Current treatments for Idiopathic Lung Fibrosis (IPF) are inadequate. While they address some of the inflammation that occurs in this disease, they fail to target the fibrotic process itself. The approach taken by Phelix Therapeutics is unique in that it directly targets and blocks the key cellular process underlying the disease. By generating potent inhibitors to Calpain, Phelix is able to block the generation of myofibroblasts, the critical cell type in fibrosis. This strategy holds great promise for the treatment of IPF and other forms of fibrotic disease.
The NIH awards grants for unique projects of high scientific caliber that are relevant to public health needs and are within NIH Institute priorities. These awards go through a competitive application and review process.
“We are grateful to the NIH for this important funding, and their continued support,” said Dr. Doron Greenbaum, PhD, CEO of Phelix Therapeutics and a member of the research team. “It will enable us to carry on our important research and animal studies dedicated with the aim of converting our research findings into innovative treatment applications which will save the lives of people diagnosed with Idiopathic Pulmonary Fibrosis, and other Fibrotic Diseases.”
Research reported in this publication was supported by the National Heart, Lung, and Blood Institute of the National Institutes of Health under Award Number R43HL140829. The content is solely the responsibility of the authors and does not necessarily represent the official views of the National Heart, Lung, and Blood Institute of the National Institutes of Health or the NIH itself.
About Idiopathic Pulmonary Fibrosis
Idiopathic Pulmonary Fibrosis (IPF) is a devastating disease characterized by scarring and thickening of lung tissue, leading to loss of lung function and, ultimately, death. The median 5-year survival rate for IPF patients only 20-30%. Current standard of care addresses some of the inflammation that occurs in IPF but does not target the fibrotic process itself. As such, there is a major unmet need for anti-fibrotic therapeutics.
About Phelix Therapeutics, LLC
Phelix Therapeutics, LLC is dedicated to saving the lives of people diagnosed with Idiopathic Pulmonary Fibrosis, and other Fibrotic Diseases, by developing innovative treatments for these fatal conditions.
Phelix Therapeutics continues to advance and commercialize the Calpain Inhibitor research and development work of Dr. Doron Greenbaum. The unique biological approach of Phelix Therapeutics relies on the insight that the connected processes of cellular injury/death and fibrosis can both be treated by inhibition of a single therapeutic target.

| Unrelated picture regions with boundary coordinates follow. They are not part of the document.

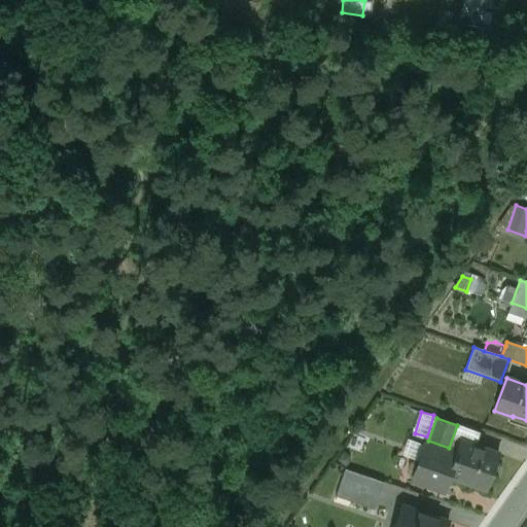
[(498,455),(460,442),(456,451),(448,476),(449,477),(486,490),(498,455)]
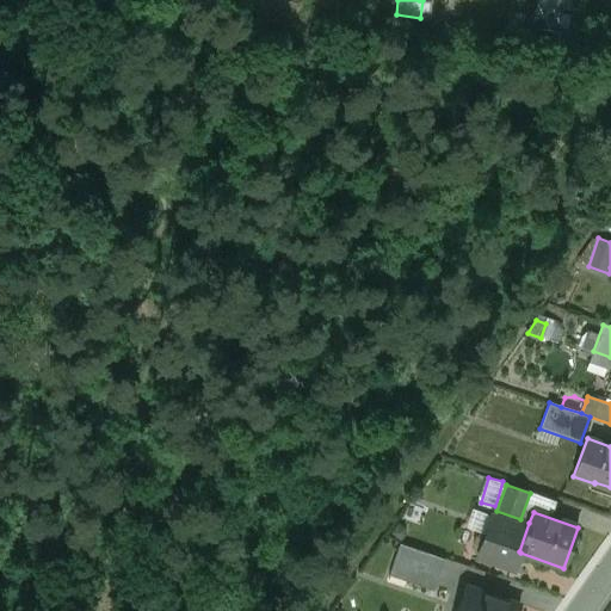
[(522,526),(492,516),(485,536),(481,535),(476,537),(473,545),(475,550),(480,551),(477,556),(514,569),(520,553),(519,551),(529,523),(524,522),(522,526)]
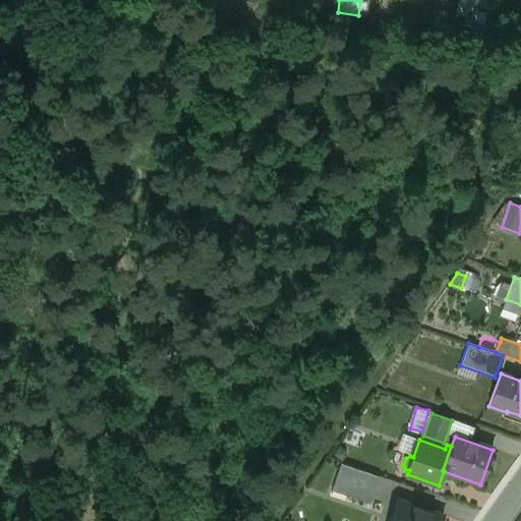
[(380,477),(341,464),(336,478),(351,483),(347,497),(370,505),(380,477)]
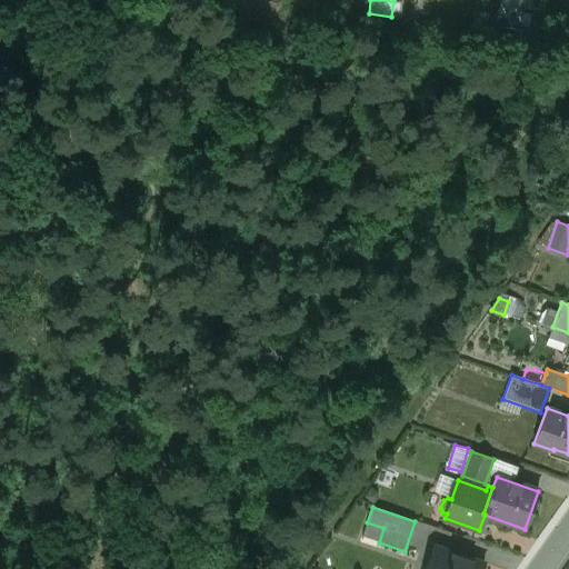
[(482,568),(485,565),(433,547),(426,568),(482,568)]
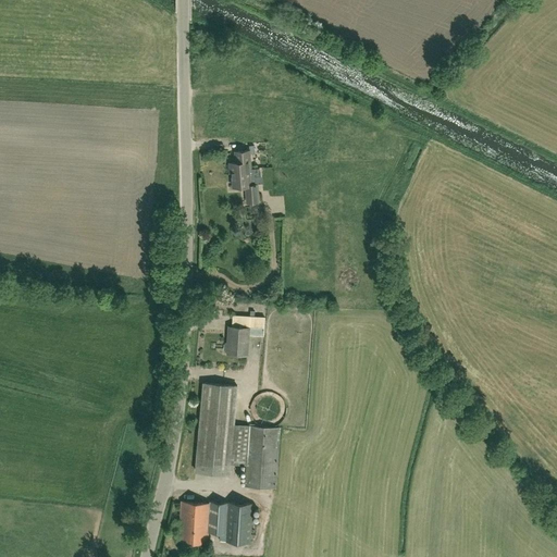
[(234,151),(234,162),(230,162),(231,172),(233,172),(234,186),(243,185),(242,176),(243,176),(242,171),(251,171),(251,169),(250,150),(234,151)]
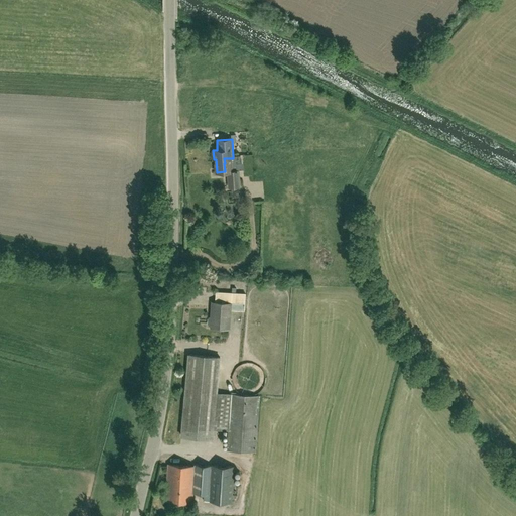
[(240,185),(239,169),(243,169),(243,163),(241,163),(240,155),(233,156),(233,158),(224,158),(225,163),(224,163),(225,171),(228,171),(230,186),(240,185)]
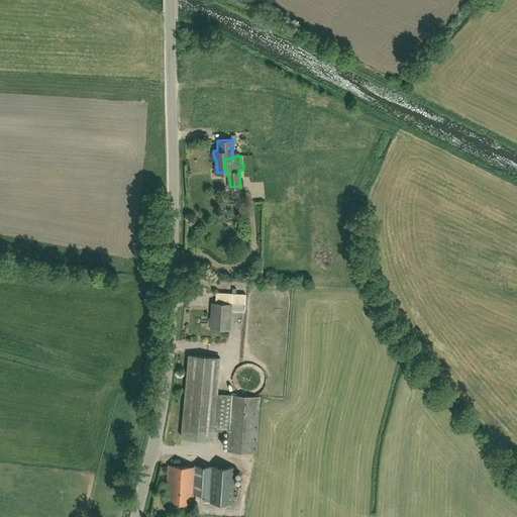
[(244,311),(245,294),(216,292),(215,306),(212,306),(211,317),(209,318),(209,325),(211,326),(211,328),(229,329),(230,310),(244,311)]
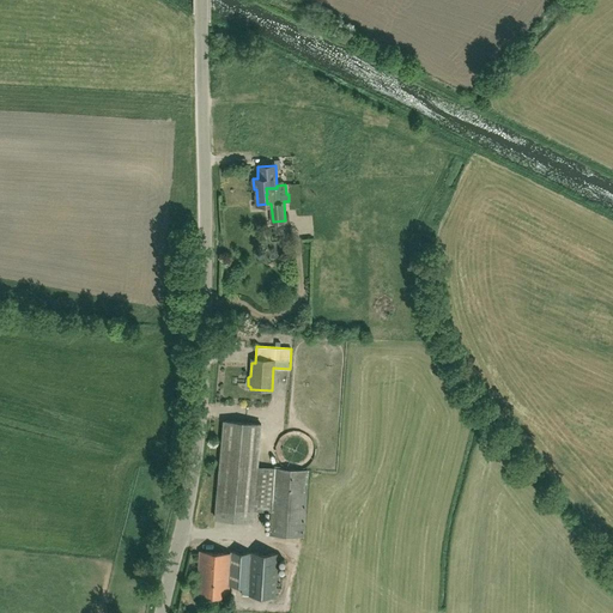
[(308,471),(258,467),(261,424),(224,422),(214,517),(253,521),(253,510),(271,513),(269,534),(303,536),(308,471)]
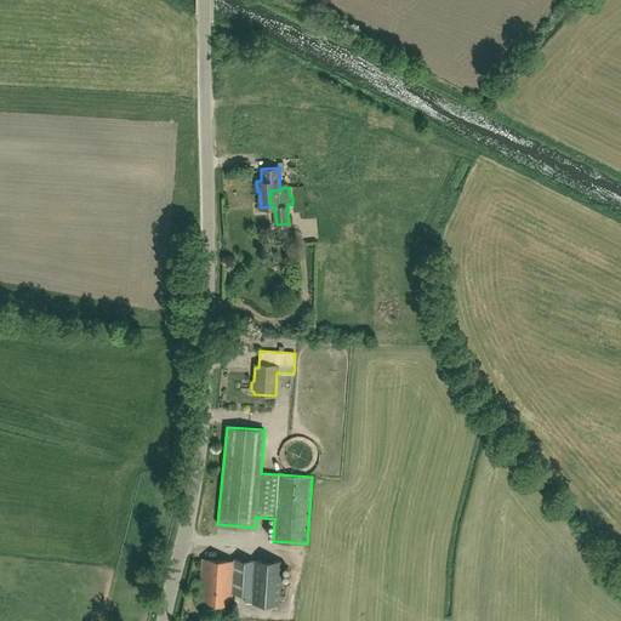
[(201,558),(199,602),(232,604),(232,593),(245,593),(244,602),(279,604),(281,562),(234,558),(234,560),(201,558)]
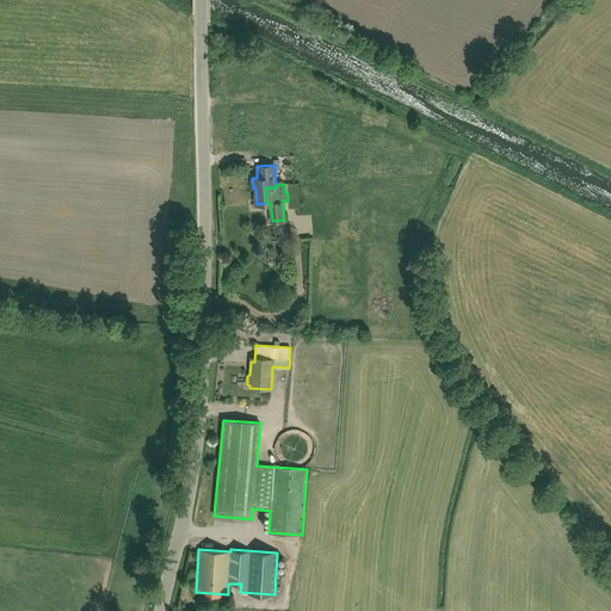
All buildings are outlined.
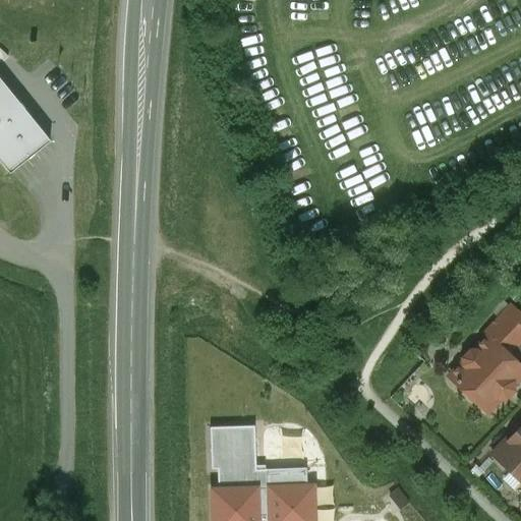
[(0,161),(10,173),(38,151),(51,139),(0,75),(0,161)]
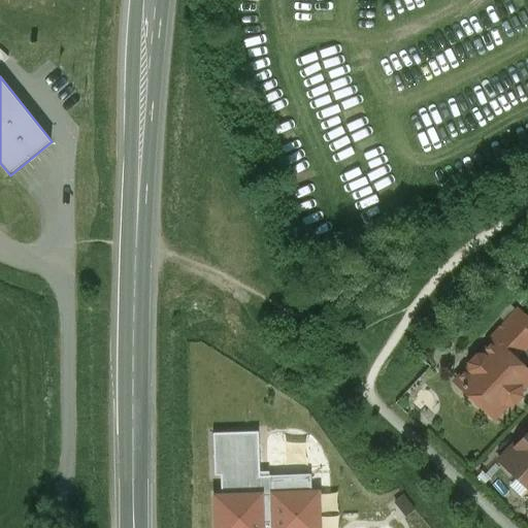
[(527,322),(516,310),(488,339),(492,342),(493,341),(510,359),(527,339),(527,322)]
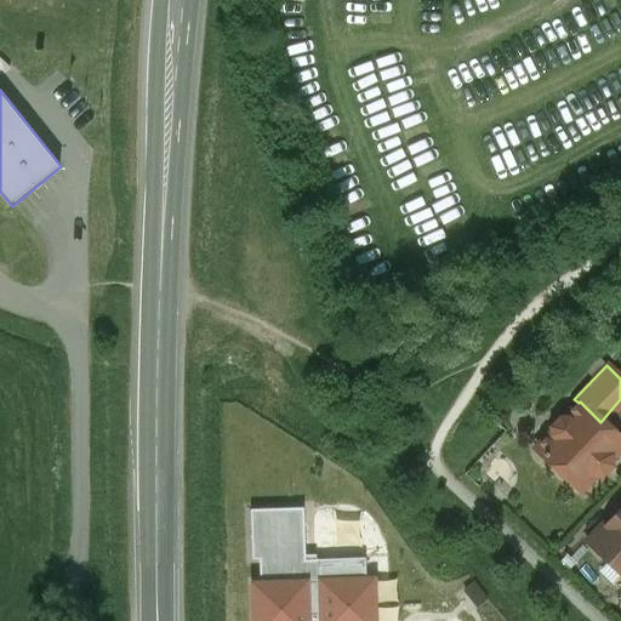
[(579,403),(567,416),(558,416),(548,427),(546,434),(534,448),(580,491),(581,490),(580,489),(592,476),(600,476),(605,471),(610,465),(609,456),(620,444),(620,440),(600,422),(580,402),(579,403)]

Phelix Therapeutics solely-owns its innovative IP with a provisional patent and has been awarded over $5.0M in NIH funding. The company was founded in 2013 and is headquartered in Philadelphia, Pennsylvania at the University City Science Center.
About National Heart, Lung, and Blood Institute (NHLBI)
NHLBI, a part of the National Institutes of Health (NIH), plans, conducts and supports research related to the causes, prevention, diagnosis and treatment of heart, blood vessel, lung and blood diseases, and sleep disorders. The Institute also administers national health education campaigns on women and heart disease, healthy weight for children and other topics. NHLBI press releases and other materials are available online at www.nhlbi.nih.gov.